**TEXT FOR ANALYSIS:**
────────────────────

The county has $1 million in funds from the American Rescue Plan Act of 2021 that are earmarked for improvements at county boat ramps.
The draft does not hint how that money might help alleviate overcrowding and other issues at the county-operated boat ramps — the U.S. Army Corps of Engineers, Joint Base San Antonio and marinas own and or operate the other 14 boat ramps — but it offers the first clear picture of what the county envisions for the future of its problematic boat ramps.
Krause’s proposed plan provides a framework that will serve as a basis for input from the public and key stakeholders.
The plan’s guiding principles are public safety, environmental protection, lake access, consistency and ease-of-use, season, and impact to neighborhoods/parks/facilities.
Ms. Roby is spot on regarding the chaotic boatramp #5. We live 1.6 miles away and cannot use our local ramp due to ridiculous congestion and NO Parking. Measures should be implemented so that all rentals have one designated place or ramp for them only, not ramp #5. It has become dangerous especially with their eratic driving, speeding through our neighborhood without regard for children or deer.
Why not charge market-rate pricing for parking? Once the supply of “free” parking fails to meet the demand, there are two options – increase the supply or reduce the demand. As noted in previous articles, increasing the supply isn’t an option for several reasons, with the primary reason being that the Corps won’t authorize additional parking spaces. The only option left is to reduce the demand.
The best managers of commercial parking lots don’t even own a “Lot Full” sign because they charge the appropriate price for parking. When the lot nears capacity, they increase the price, and when the lot has many vacancies, they reduce the price. The end result is that their lots always have available parking. There is never any congestion or spillover, and customer’s can always rely on having a place to park.
It gets even better. The fees generated from the parking spaces can be earmarked solely for the operation and maintenance of the boat ramps. This includes fee collection, law enforcement, trash service, portable toilet service, and road maintenance. Most importantly, these costs will be paid by boat ramp users instead of all Comal County taxpayers. If the boat ramp parking fees collected exceed the operation and maintenance costs of the ramps, then the remaining balance can be returned to the general tax fund, which will reduce the taxes for all Comal County residents.
Let’s look at this proposal from a boater’s perspective. Imagine coming out to the lake on a weekend afternoon in the summer time. The boat ramp parking lot is well-maintained with new asphalt, no potholes, and freshly painted lines. There is no trash anywhere to be seen, and there is a clean portable toilet. There is no line to launch because the ramp isn’t overcrowded. There are no swimmers in the water because local law enforcement is adequately funded to patrol the area frequently enough to remove them from the area, and because they are no longer stuck performing traffic control. After launching, there is a parking spot readily available. When leaving for the day, again there is no line to recover the boat from the water, and there are no swimmers in the water. There is a half-filled dumpster ready for all trash, and a clean portable toilet.
Now let’s look at this from an adjacent landowner’s perspective. Imagine a street without vehicles and boat trailers parked everywhere because local law enforcement is adequately funded to make routine patrols of the area. Imagine a boat ramp with no line to launch or recover a boat. Since you live locally, you won’t even have to pay for a parking spot because you can park at your house.
Now let’s look at this from the Comal County taxpayer’s perspective. Imagine the boat ramps as a self-sufficient, or perhaps even income-producing, asset that reduces everyone’s tax liability because funds that were once used to pay for the operation and maintenance of these ramps can now be diverted elsewhere.
I encourage all Comal County residents and policymakers to read “The High Cost of Free Parking” by Donald Shoup.
As a Canyon Lake resident I welcome a sensible resolution to this problem.

────────────────────

**ENTRIES SHOWN:**
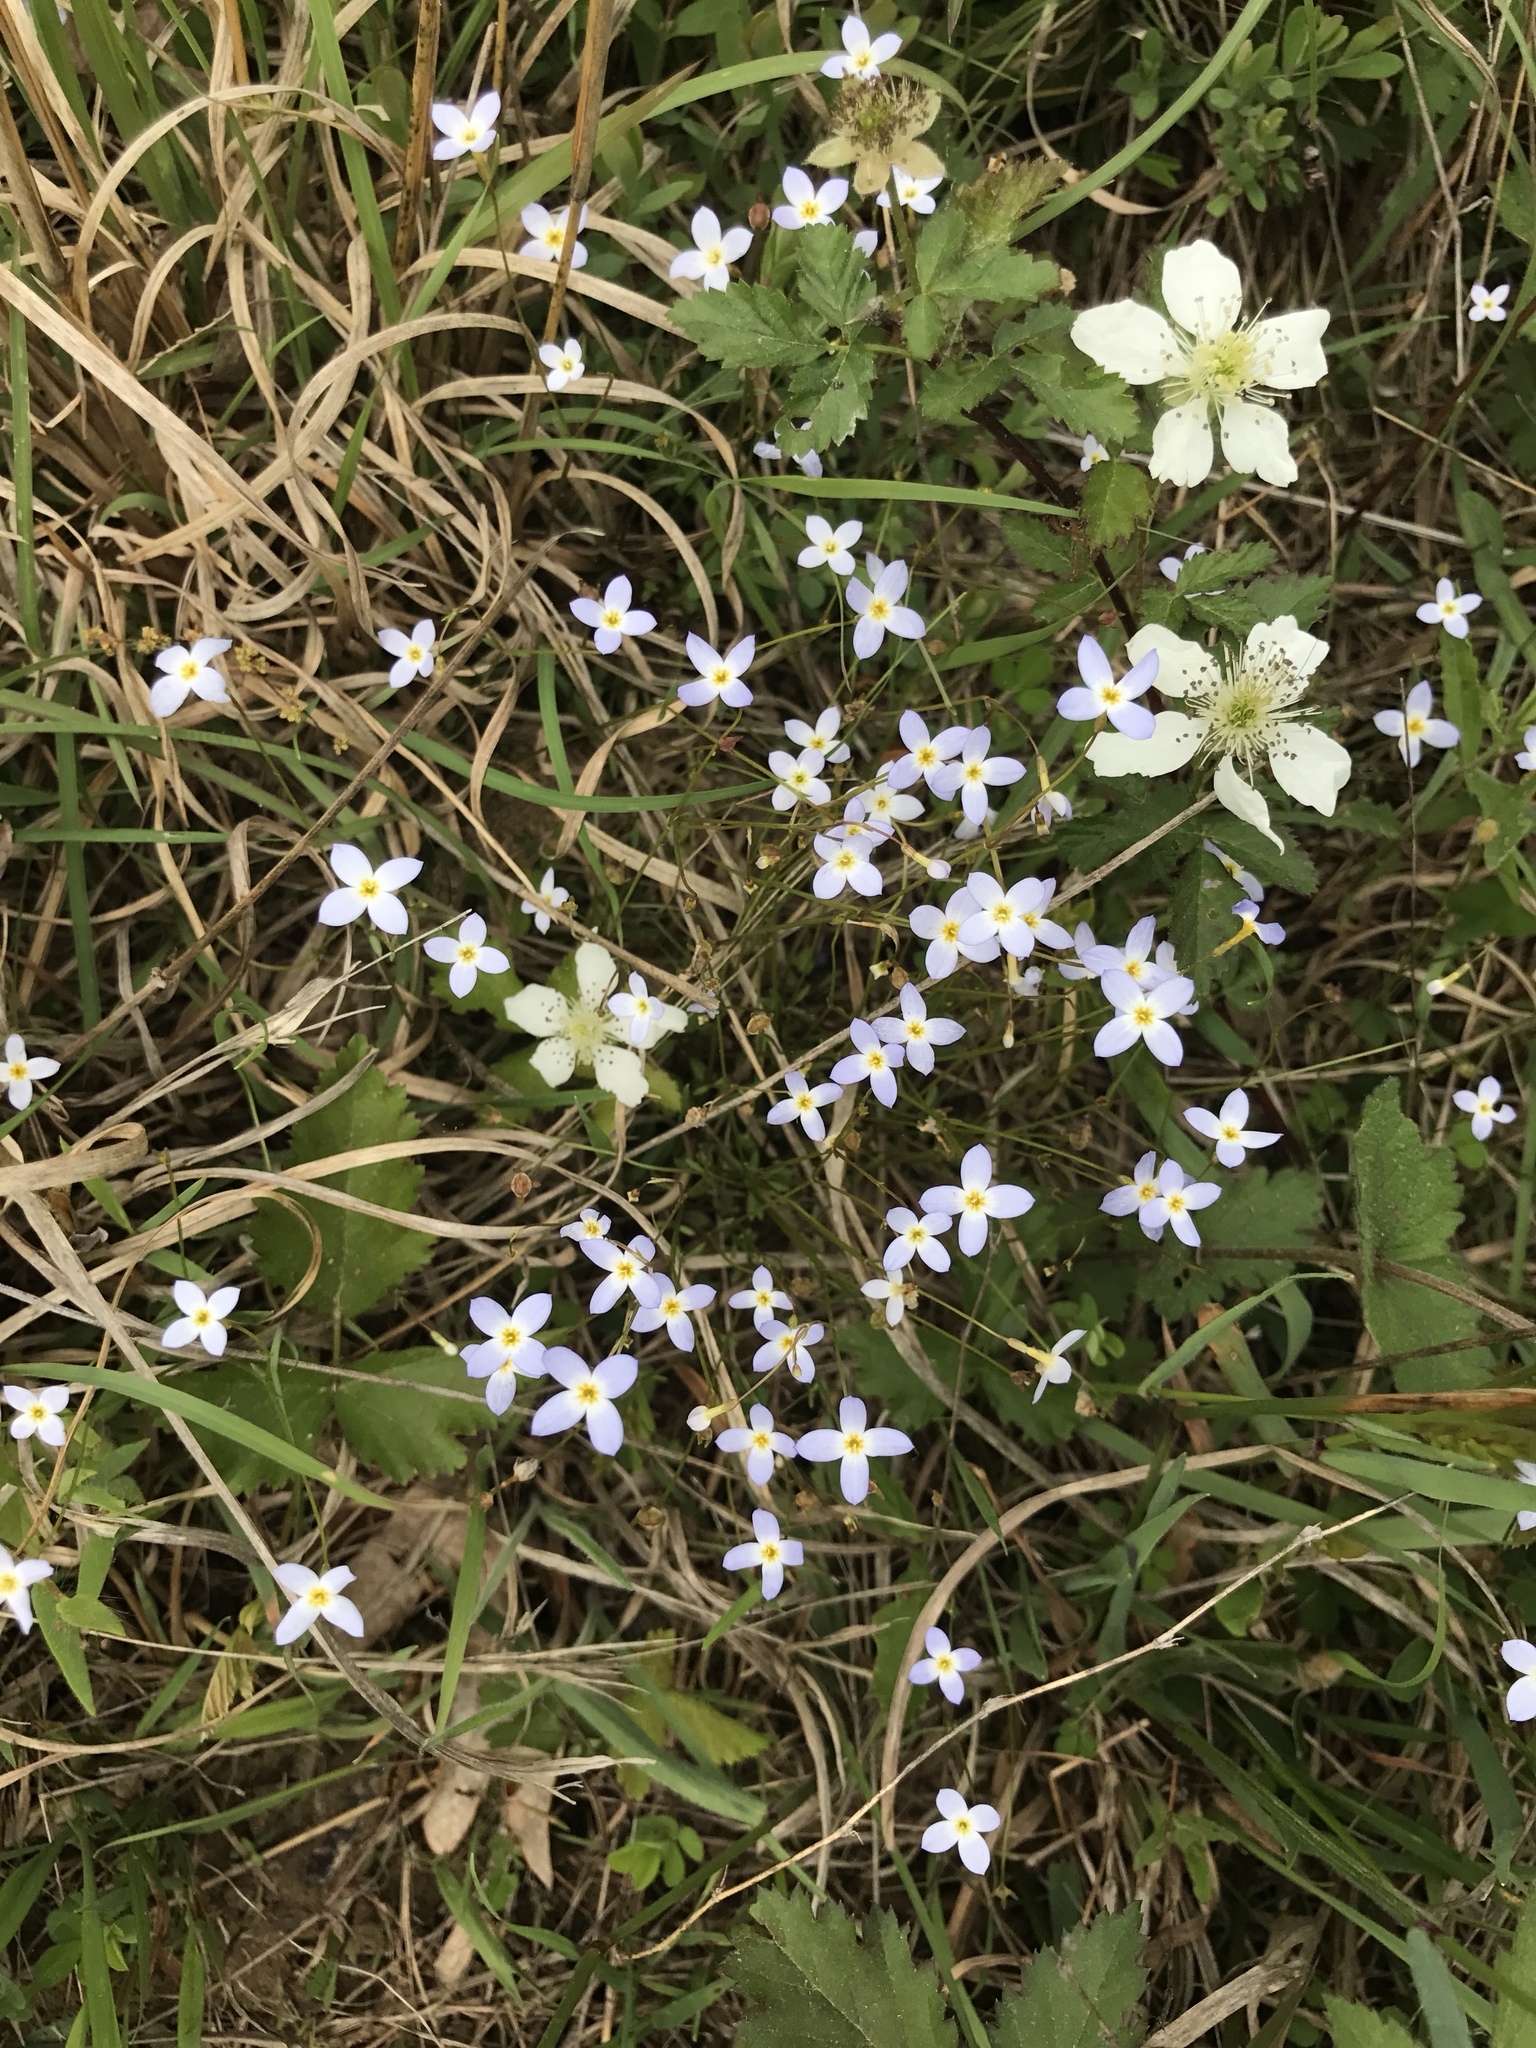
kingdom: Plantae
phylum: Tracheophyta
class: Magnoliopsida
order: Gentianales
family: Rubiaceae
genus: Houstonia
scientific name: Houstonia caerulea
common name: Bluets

────────────────────

**PROBLEM STATEMENT:** Copy the boat ramp text from "Now let’s look at this from the" up to and including "to this problem.", swapping "self-sufficient" for "self-sustaining". The rows are from a different source than the text.

**ANSWER:**
Now let’s look at this from the Comal County taxpayer’s perspective. Imagine the boat ramps as a self-sustaining, or perhaps even income-producing, asset that reduces everyone’s tax liability because funds that were once used to pay for the operation and maintenance of these ramps can now be diverted elsewhere.
I encourage all Comal County residents and policymakers to read “The High Cost of Free Parking” by Donald Shoup.
As a Canyon Lake resident I welcome a sensible resolution to this problem.